Egypt's Ministry of Health recently convened a high-level conference in Cairo to plan a response to a possible terrorist attack involving anthrax or other biological weapons.

The Ministry of Health says there has not been a reported case of anthrax exposure to humans in Egypt in 20 years. But with a new, potential threat as the result of terrorism, the Health Ministry has put anthrax on its priority advisory list of health threats.

Dr. Mahmoud Abou el Nasr is the First Undersecretary for Primary Health Care and Prevention at the Egyptian Ministry of Health. He says all Egyptian hospitals, clinics, and health professionals are being taught to detect and make a diagnosis of possible anthrax exposure and other potential biological weapons. "We make a revising of our plan for the surveillance of this disease, make sure we have all what we need treatment for, its detection of any cases should they appear," he said. "So we revise our plan for this disease and other diseases, plague, which could be used as a biological weapon."

Egypt has a population of more than 65 million. The government says that it has only 10,000 doses of anthrax vaccine available. The Health Ministry says it would like to have 2 to 5 million doses, although it says it has sufficient quantities of antibiotics to treat all potential infections.

A high-ranking Egyptian government official says members of the general public would have a difficult time getting the anthrax vaccine because it is primarily reserved for the military.

Anthrax is a disease caused by a type of bacteria that often afflicts cattle, sheep, and other warm blooded animals. Human exposure can occur from contact to the skin, through food, or breathing airborne particles. Left untreated it is often fatal.

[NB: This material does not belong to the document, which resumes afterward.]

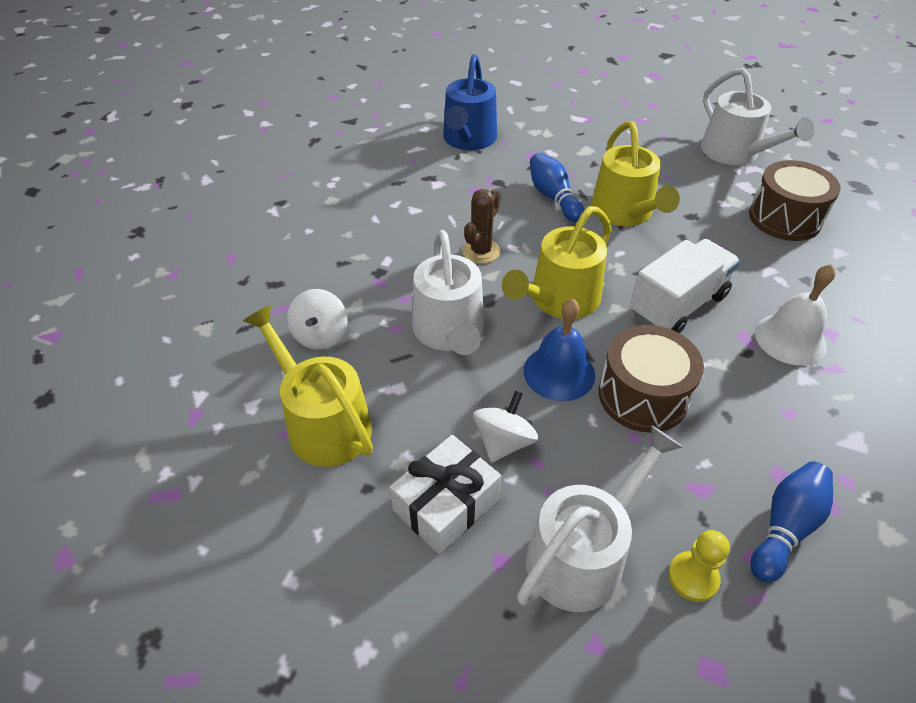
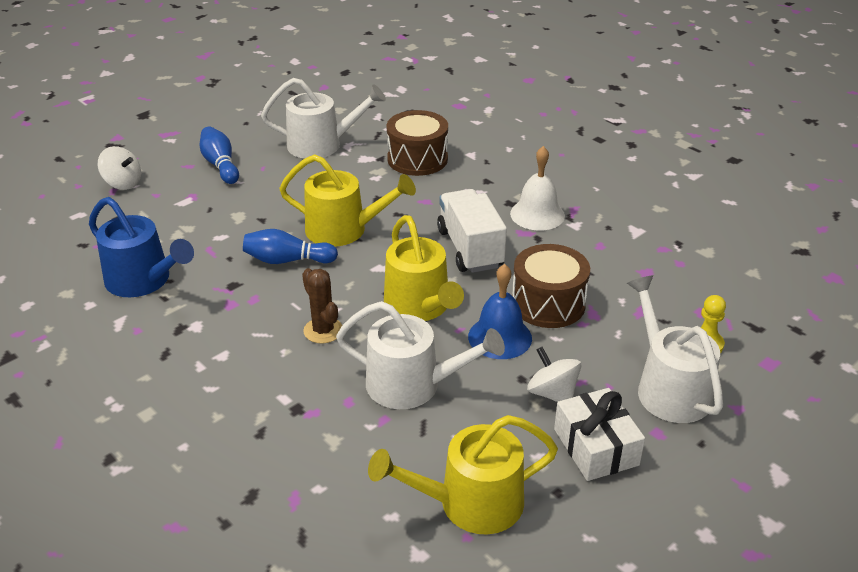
camera: 65 degrees left, 10 degrees down
white spinning top [287,289,348,350] -> white spinning top moved to [98,146,141,190]
blue bowling pin [750,461,833,582] -> blue bowling pin moved to [200,127,239,184]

The Bush administration is planning to ask Congress for more money to purchase antibiotics to counter the threat of bioterrorism. Fears of a biological attack have been heightened by an increasing number of cases in the U.S. where people have tested positive for exposure to anthrax.

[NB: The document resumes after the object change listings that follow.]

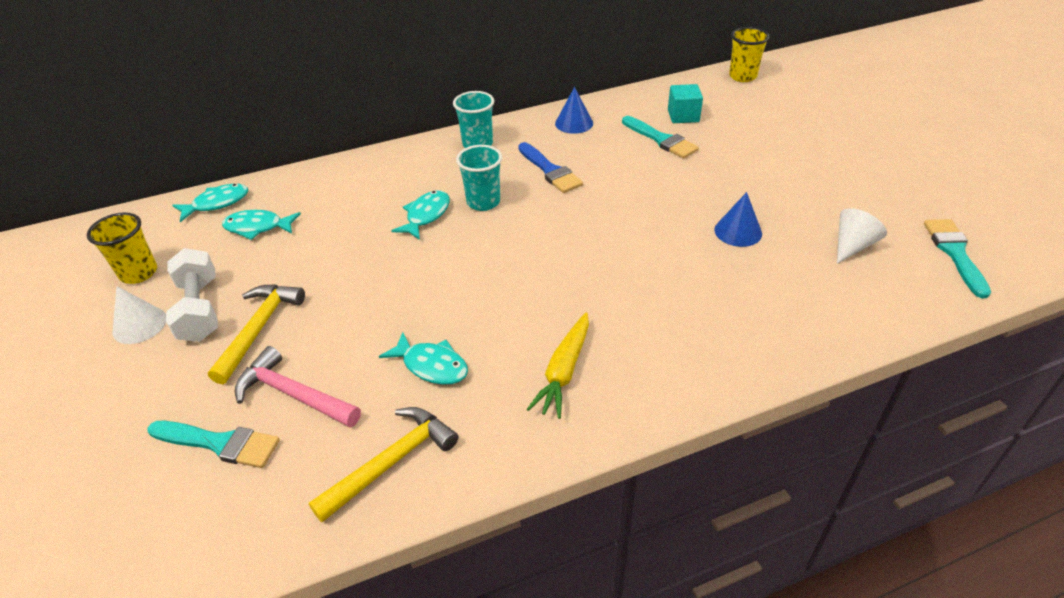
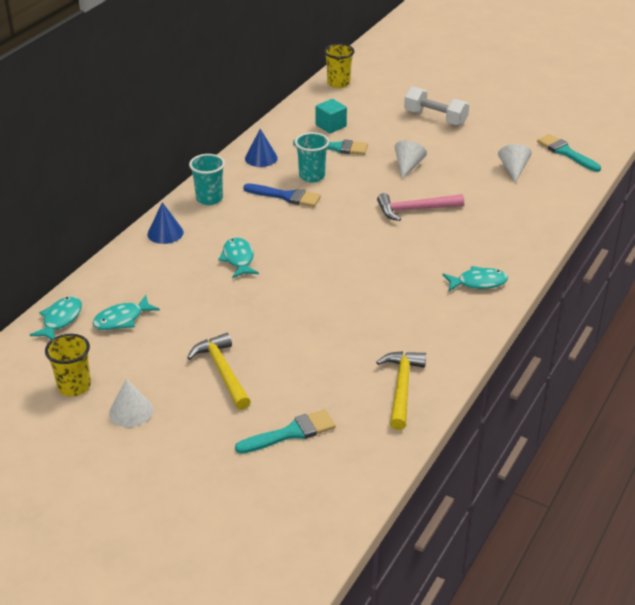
camera: 40 degrees left, 5 degrees down
white dumbbell [166,248,218,342] -> white dumbbell moved to [404,86,469,126]
pink hammer [235,346,361,427] -> pink hammer moved to [377,193,464,221]
turquoise fish [379,332,468,385] -> turquoise fish moved to [442,266,508,292]
turquoise cup [456,145,502,211] -> turquoise cup moved to [295,132,329,182]
yellow carrot [527,313,589,419] -> none
blue cone [715,192,762,247] -> blue cone moved to [147,202,184,244]
none -> white cone [394,140,427,179]

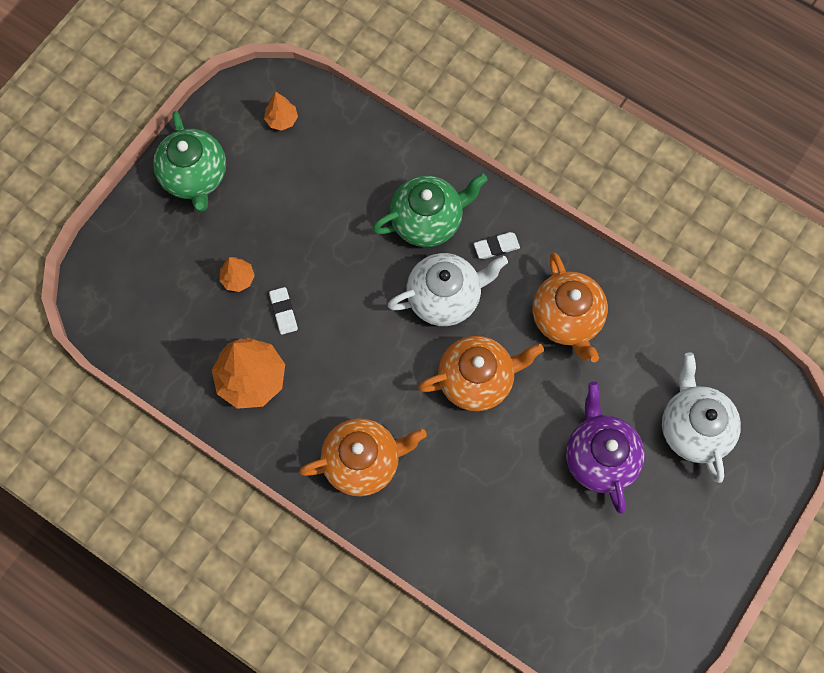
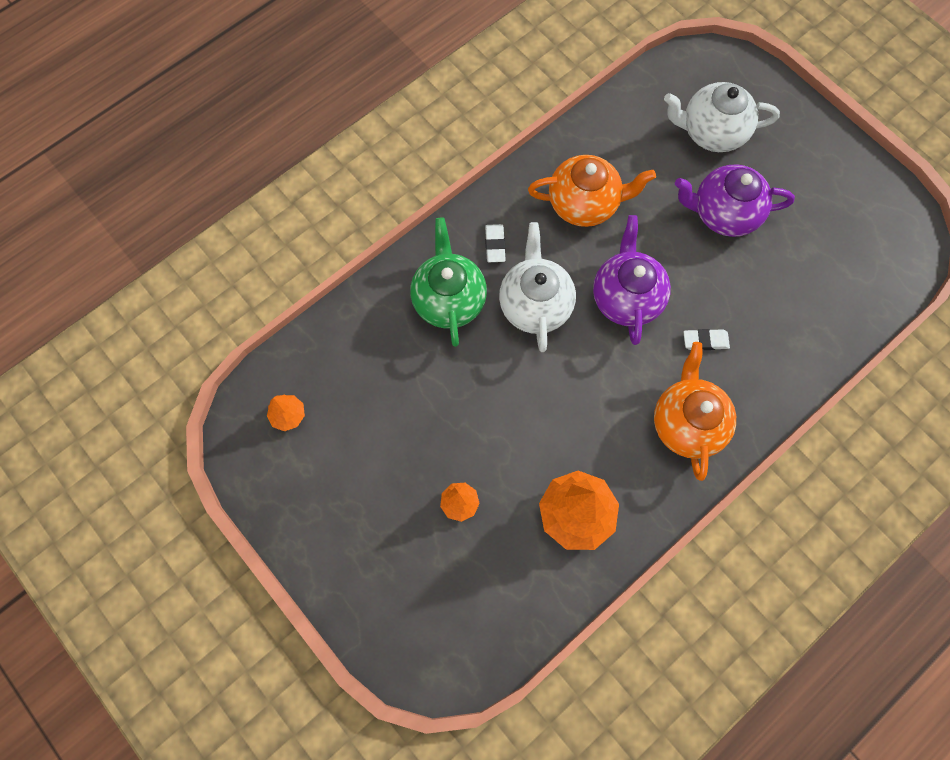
camera: 75 degrees left, 0 degrees up
green teapot [153,111,226,212] -> none
white eraser [269,287,298,335] -> white eraser moved to [683,329,730,350]
orange teapot [418,336,544,411] -> purple teapot [593,215,671,345]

Dr. el Sa'id Aly Oun is the Undersecretary of Preventive Medicine at the Egyptian Health Ministry. He says the idea of distributing gas masks to the public has been discussed, but not everyone would get a mask. "Not for everybody," he said. "We have 65 million in Egypt. I do not expect we will have 65 million gas masks because it is expensive, but we must prepare at least a half a million gas masks to be prepared for any probability of this serious matter."

Egyptian health officials say they are confident that with their current surveillance system for infectious diseases, along with regular hospital and agricultural advisories, that the best they can do to prepare for a potential biological attack is being done.